The Banjaras have been moving throughout the subcontinent. In the process they have established symbiotic relationships with local settled peoples. This is why at times they adopt both regional and pan-Indian adornment elements. Like their village counterparts, Banjara women do carry water from wells on their head too but the cloth that decorates these pots is distinctly Banjara in design.

In their nomadic wandering, Banjaras have been influenced in their textile work by the culture of the region they would mostly reside in, creating distinctive sub-regional Banjara styles. It is difficult however to demonstrate a particular textiles’ provenance. One reason is that marketing practices have taken the textiles away from their source area. Secondly, Banjaras themselves staunchly retain their cultural identity by tending to confuse interrogators. It is therefore through sheer perseverance, detailed cross checking and time that research on Banjara embroidery can reveal the sub-regional styles.

For instance, Banjara women of Andhra Pradesh wear attire in bold appliqué and mirror work. More subtle is the work of the Banjaras of Madhya Pradesh and adjoining areas in Maharashtra and Karnataka: They produce beautiful work made up of squares and rectangles of cross and stem stitch, contained within a lay out in closely
worked herring bone stitch. Designs are either geometric or angularly zoomorphic. Further south, Banjaras work some of the most intricate embroidery, using woollen or cotton thread and a great repertoire of stitches, making bags, purses, waist bands and gala-phulia or pot holder.

All elements of the traditional Banjara festival dress have a special significance in announcing the position of a woman in the community: her marital status, number of children, and the degree to which she ascribes to Banjara ways.
Banjara women wear their finest clothes and jewellery at all times, even when doing hard manual labour on building sites or breaking stones for public roads.

The birth of a girl-chid starts a Banjara mother embroidering for her daughter’s dowry.
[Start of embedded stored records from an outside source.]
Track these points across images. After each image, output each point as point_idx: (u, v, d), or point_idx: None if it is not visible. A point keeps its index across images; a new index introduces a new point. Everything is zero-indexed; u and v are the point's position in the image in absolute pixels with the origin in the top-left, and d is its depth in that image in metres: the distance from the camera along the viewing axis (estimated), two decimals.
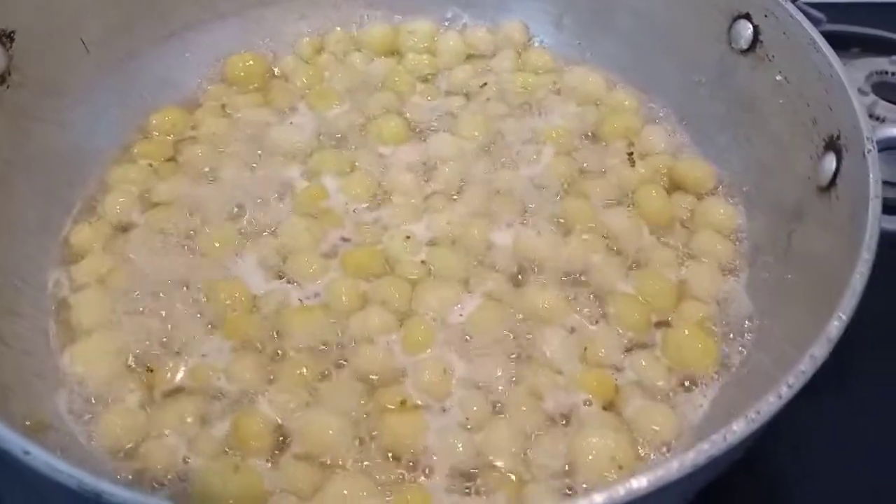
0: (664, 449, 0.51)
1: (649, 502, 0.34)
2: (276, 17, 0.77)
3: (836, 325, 0.40)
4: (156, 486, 0.49)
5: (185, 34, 0.73)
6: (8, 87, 0.59)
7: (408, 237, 0.62)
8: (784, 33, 0.59)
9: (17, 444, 0.34)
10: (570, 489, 0.48)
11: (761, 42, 0.61)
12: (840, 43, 0.86)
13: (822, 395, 0.50)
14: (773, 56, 0.60)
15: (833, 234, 0.51)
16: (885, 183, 0.73)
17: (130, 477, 0.49)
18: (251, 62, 0.75)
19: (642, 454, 0.51)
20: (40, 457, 0.34)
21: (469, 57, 0.77)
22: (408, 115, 0.72)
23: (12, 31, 0.58)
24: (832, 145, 0.53)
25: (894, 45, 0.87)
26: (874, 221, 0.45)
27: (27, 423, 0.47)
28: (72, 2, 0.64)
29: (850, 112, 0.51)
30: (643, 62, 0.72)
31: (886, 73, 0.83)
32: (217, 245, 0.61)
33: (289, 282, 0.60)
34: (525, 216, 0.63)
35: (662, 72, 0.71)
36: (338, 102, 0.73)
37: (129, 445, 0.51)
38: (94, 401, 0.53)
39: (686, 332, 0.56)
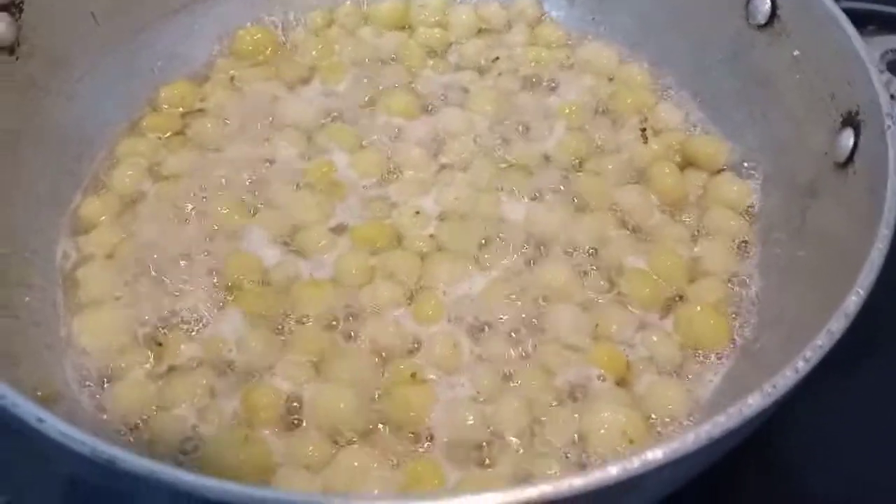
0: (676, 424, 0.51)
1: (664, 475, 0.34)
2: None
3: (853, 301, 0.40)
4: (166, 457, 0.49)
5: (194, 7, 0.73)
6: (17, 59, 0.59)
7: (417, 212, 0.61)
8: (802, 8, 0.58)
9: (31, 411, 0.34)
10: (580, 462, 0.48)
11: (779, 17, 0.60)
12: (856, 20, 0.85)
13: (837, 377, 0.50)
14: (791, 31, 0.59)
15: (849, 210, 0.51)
16: None
17: (140, 448, 0.49)
18: (259, 35, 0.74)
19: (654, 429, 0.51)
20: (54, 424, 0.34)
21: (481, 31, 0.76)
22: (418, 89, 0.71)
23: (21, 2, 0.58)
24: (850, 121, 0.53)
25: None
26: (893, 197, 0.45)
27: (38, 393, 0.47)
28: None
29: (870, 88, 0.51)
30: (657, 37, 0.72)
31: None
32: (226, 218, 0.61)
33: (298, 255, 0.60)
34: (536, 191, 0.63)
35: (677, 47, 0.70)
36: (347, 76, 0.72)
37: (140, 417, 0.51)
38: (102, 372, 0.53)
39: (698, 308, 0.56)
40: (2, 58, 0.57)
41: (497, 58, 0.73)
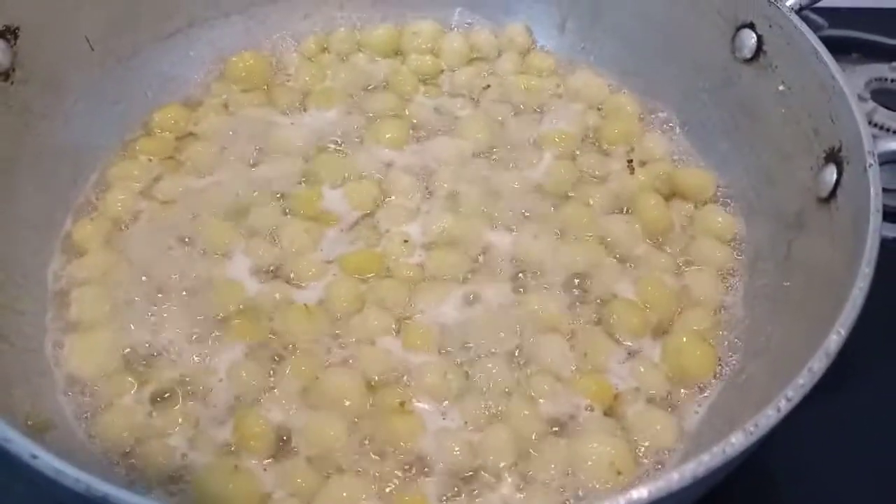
0: (663, 455, 0.52)
1: None
2: (280, 15, 0.77)
3: (834, 340, 0.41)
4: (156, 486, 0.49)
5: (188, 31, 0.73)
6: (12, 84, 0.59)
7: (405, 241, 0.62)
8: (788, 44, 0.59)
9: (25, 447, 0.35)
10: (569, 495, 0.49)
11: (765, 52, 0.61)
12: (840, 48, 0.87)
13: (822, 397, 0.51)
14: (777, 66, 0.60)
15: (833, 244, 0.52)
16: (884, 190, 0.75)
17: (130, 476, 0.50)
18: (252, 61, 0.74)
19: (641, 460, 0.51)
20: (48, 461, 0.34)
21: (472, 59, 0.77)
22: (409, 116, 0.72)
23: (17, 28, 0.58)
24: (833, 157, 0.54)
25: (894, 52, 0.87)
26: (874, 236, 0.45)
27: (29, 422, 0.47)
28: None
29: (853, 125, 0.52)
30: (646, 67, 0.73)
31: (886, 79, 0.84)
32: (216, 244, 0.62)
33: (287, 283, 0.60)
34: (525, 220, 0.64)
35: (665, 78, 0.71)
36: (340, 102, 0.72)
37: (130, 445, 0.51)
38: (93, 398, 0.54)
39: (685, 339, 0.56)
40: None
41: (488, 86, 0.74)
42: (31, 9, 0.60)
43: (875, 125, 0.79)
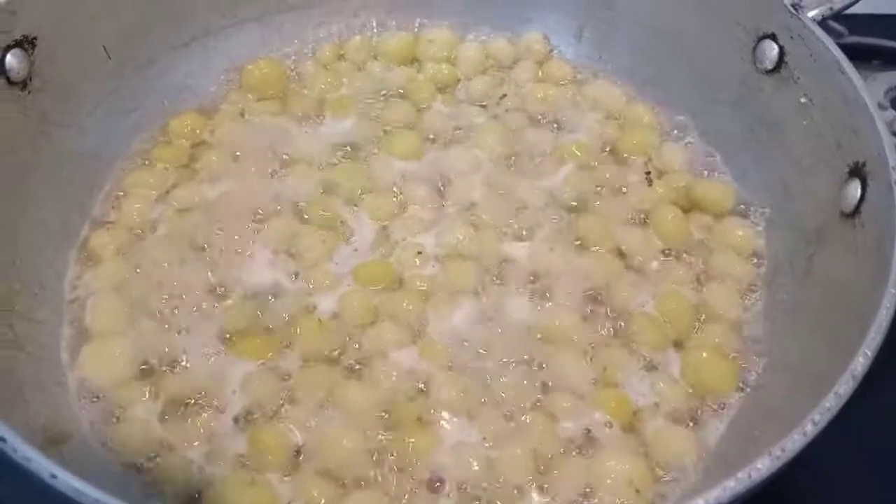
0: (682, 472, 0.51)
1: None
2: (295, 23, 0.77)
3: (861, 363, 0.40)
4: (172, 498, 0.49)
5: (204, 40, 0.73)
6: (30, 93, 0.59)
7: (420, 252, 0.62)
8: (810, 55, 0.58)
9: (44, 466, 0.34)
10: None
11: (786, 63, 0.61)
12: (861, 56, 0.85)
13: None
14: (799, 78, 0.60)
15: (856, 260, 0.51)
16: None
17: (147, 490, 0.49)
18: (267, 70, 0.74)
19: (660, 478, 0.51)
20: (67, 481, 0.34)
21: (488, 68, 0.76)
22: (426, 125, 0.71)
23: (34, 38, 0.58)
24: (857, 172, 0.53)
25: None
26: None
27: (47, 433, 0.47)
28: (93, 8, 0.63)
29: (877, 140, 0.51)
30: (664, 77, 0.72)
31: None
32: (232, 253, 0.61)
33: (303, 294, 0.60)
34: (541, 232, 0.63)
35: (684, 88, 0.71)
36: (355, 111, 0.72)
37: (147, 457, 0.51)
38: (108, 408, 0.54)
39: (704, 354, 0.56)
40: (15, 92, 0.58)
41: (504, 94, 0.73)
42: (49, 19, 0.59)
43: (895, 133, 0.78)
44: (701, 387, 0.55)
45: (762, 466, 0.36)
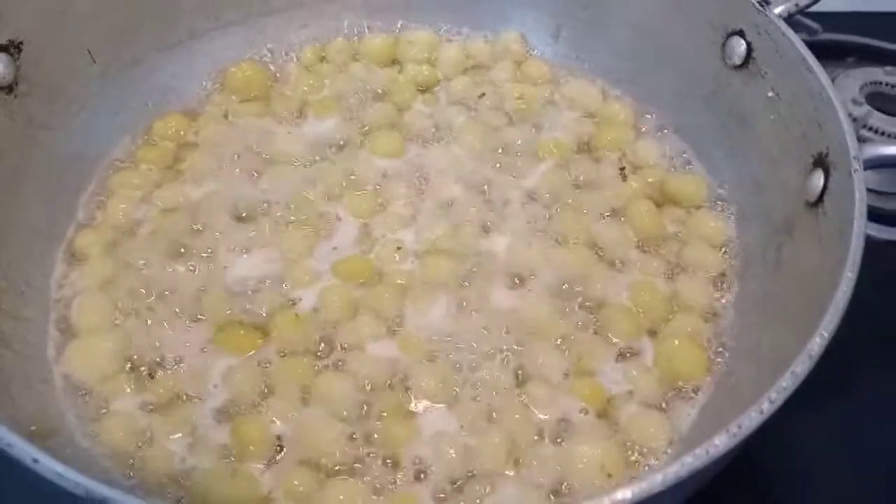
0: (654, 457, 0.52)
1: None
2: (278, 26, 0.78)
3: (818, 342, 0.42)
4: (156, 490, 0.50)
5: (189, 43, 0.74)
6: (16, 97, 0.60)
7: (399, 247, 0.63)
8: (776, 51, 0.60)
9: (26, 451, 0.36)
10: (558, 497, 0.50)
11: (754, 59, 0.62)
12: (835, 52, 0.88)
13: (817, 399, 0.51)
14: (766, 73, 0.61)
15: (821, 249, 0.52)
16: (874, 192, 0.76)
17: (131, 482, 0.51)
18: (250, 71, 0.75)
19: (633, 462, 0.52)
20: (49, 465, 0.35)
21: (468, 68, 0.78)
22: (406, 125, 0.73)
23: (20, 42, 0.60)
24: (820, 162, 0.54)
25: (889, 55, 0.88)
26: (858, 240, 0.46)
27: (33, 428, 0.48)
28: (78, 12, 0.64)
29: (839, 131, 0.52)
30: (639, 75, 0.74)
31: (881, 83, 0.84)
32: (214, 252, 0.63)
33: (284, 289, 0.61)
34: (519, 227, 0.65)
35: (658, 84, 0.72)
36: (337, 112, 0.73)
37: (130, 450, 0.52)
38: (93, 404, 0.55)
39: (676, 342, 0.57)
40: (2, 97, 0.59)
41: (483, 94, 0.75)
42: (34, 23, 0.61)
43: (870, 129, 0.80)
44: (673, 374, 0.56)
45: (719, 443, 0.37)
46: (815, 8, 0.65)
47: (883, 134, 0.80)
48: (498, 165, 0.69)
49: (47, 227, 0.63)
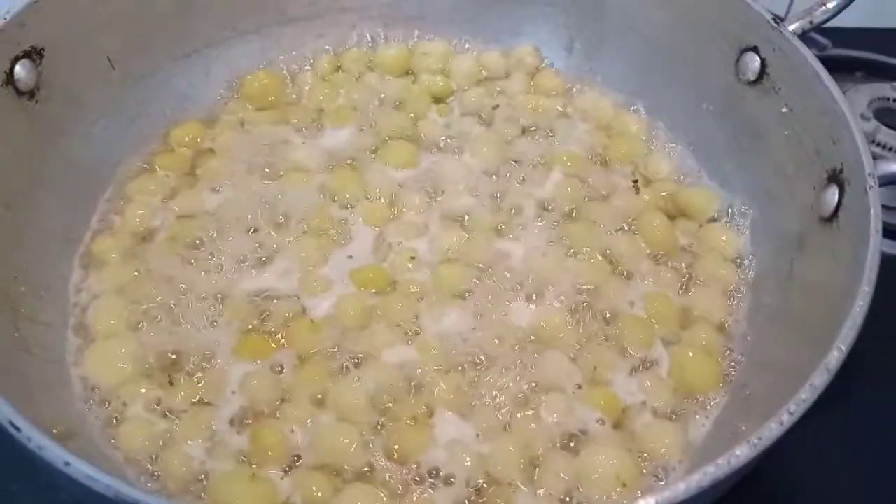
0: (668, 467, 0.53)
1: None
2: (294, 35, 0.79)
3: (835, 356, 0.42)
4: (175, 493, 0.51)
5: (206, 51, 0.75)
6: (37, 102, 0.61)
7: (413, 256, 0.63)
8: (791, 67, 0.61)
9: (58, 455, 0.36)
10: None
11: (768, 74, 0.63)
12: (844, 67, 0.89)
13: (827, 409, 0.51)
14: (780, 88, 0.62)
15: (834, 263, 0.53)
16: (885, 207, 0.76)
17: (150, 485, 0.51)
18: (266, 80, 0.76)
19: (647, 472, 0.52)
20: (80, 468, 0.35)
21: (482, 79, 0.78)
22: (420, 135, 0.73)
23: (42, 49, 0.60)
24: (835, 178, 0.55)
25: None
26: (874, 256, 0.47)
27: (54, 430, 0.48)
28: (99, 20, 0.65)
29: (853, 147, 0.53)
30: (652, 88, 0.74)
31: (889, 98, 0.85)
32: (231, 259, 0.63)
33: (300, 297, 0.61)
34: (533, 238, 0.65)
35: (671, 98, 0.73)
36: (352, 121, 0.74)
37: (149, 454, 0.52)
38: (111, 407, 0.55)
39: (690, 353, 0.58)
40: (23, 102, 0.60)
41: (497, 105, 0.75)
42: (56, 30, 0.61)
43: (878, 144, 0.80)
44: (687, 386, 0.57)
45: (741, 453, 0.38)
46: (824, 24, 0.65)
47: (891, 149, 0.80)
48: (511, 176, 0.70)
49: (65, 232, 0.64)
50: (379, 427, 0.54)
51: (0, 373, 0.46)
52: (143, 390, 0.56)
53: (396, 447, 0.53)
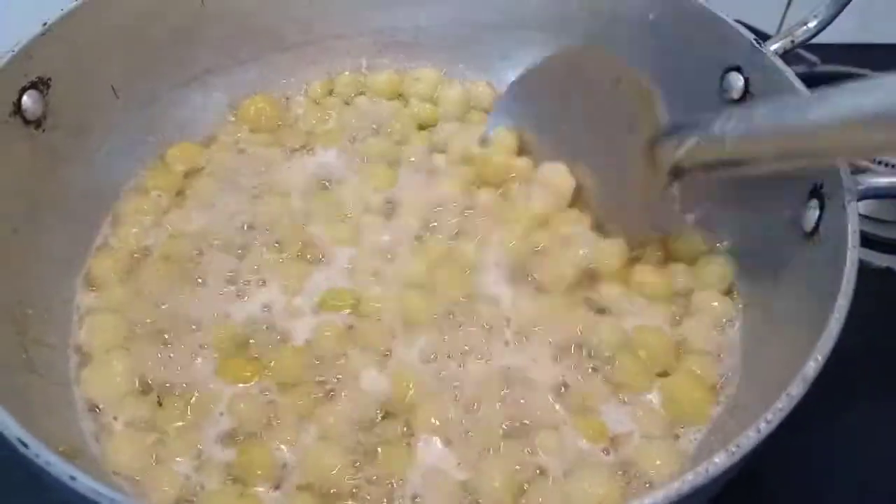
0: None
1: None
2: (290, 62, 0.81)
3: (812, 366, 0.43)
4: None
5: (206, 78, 0.77)
6: (43, 131, 0.62)
7: (390, 281, 0.64)
8: (772, 85, 0.61)
9: (64, 470, 0.38)
10: None
11: (752, 94, 0.64)
12: (834, 82, 0.90)
13: (818, 420, 0.51)
14: None
15: (816, 278, 0.53)
16: (873, 219, 0.77)
17: (138, 500, 0.52)
18: (262, 104, 0.78)
19: (633, 496, 0.52)
20: (86, 482, 0.37)
21: (470, 108, 0.80)
22: (404, 159, 0.74)
23: (49, 79, 0.62)
24: (816, 193, 0.56)
25: None
26: (851, 270, 0.48)
27: (60, 448, 0.49)
28: (103, 50, 0.67)
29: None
30: None
31: None
32: (211, 280, 0.65)
33: (276, 322, 0.63)
34: (517, 269, 0.65)
35: None
36: (340, 144, 0.76)
37: (137, 471, 0.53)
38: (105, 425, 0.56)
39: (683, 385, 0.58)
40: (30, 131, 0.61)
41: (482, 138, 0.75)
42: (63, 61, 0.63)
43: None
44: (679, 416, 0.56)
45: (719, 461, 0.39)
46: (812, 40, 0.67)
47: (879, 162, 0.81)
48: (494, 206, 0.69)
49: (67, 255, 0.66)
50: (363, 448, 0.55)
51: (9, 393, 0.47)
52: (133, 407, 0.57)
53: (380, 468, 0.54)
Articles that are elaborately embroidered form the major part of the dowry. A Banjara girl may start at the age of eight helping her mother. Today three sets of skirts are given to girls who agree to wear the traditional dress after marriage. The elaborate one may take 6 months and the simpler one month or so.

The threads come from either the rangara or dyer and block printer or Banjara traders who buy waste yarn from weavers and sell them to the tanda, or Banjara colony.
The embroidery method is to stitch from the bottom of a piece, gradually working up to the top, as if working from the earth to the sky, and so representing the whole universe in their embroidery.

Most of their embroidered pieces are adorned with cowry shells which are loaded with symbolism of wealth, if seen as an ancient coinage and/or fertility, if seen as a vulva. Banjaras are said to have spread the use of such shells in the whole of India through their nomadic wanderings, which probably explains why they are used in abundance by tribal peoples as far as the Nagas in the East and the Todas in the South.

They have also been instrumental in spreading Northern Indian stitching techniques such as the counted thread used in the Phulkari embroidery of Punjab to Central and Southern India. They have also imbibed different stitching techniques used in the different regions they have crossed, which makes Banjara embroidery technically and aesthetically very rich.

Nowadays, a drop in the quality of embroidery is noticeable. The base fabric has changed from coarsely woven fabric to mill made ones and embroidery yarns are now the same for all objects. Block printing has become old-fashioned. The coarse goat’s wool are gone and shiny woollen threads are used in their place. Wool is used in embroidery. The colours used are fluorescent pink, yellow and green, as compared to the muted tones of the past.

Fortunately, all pieces on display in Adikala gallery are not new pieces. They have been worn and used for the traditional purpose that they have been made for.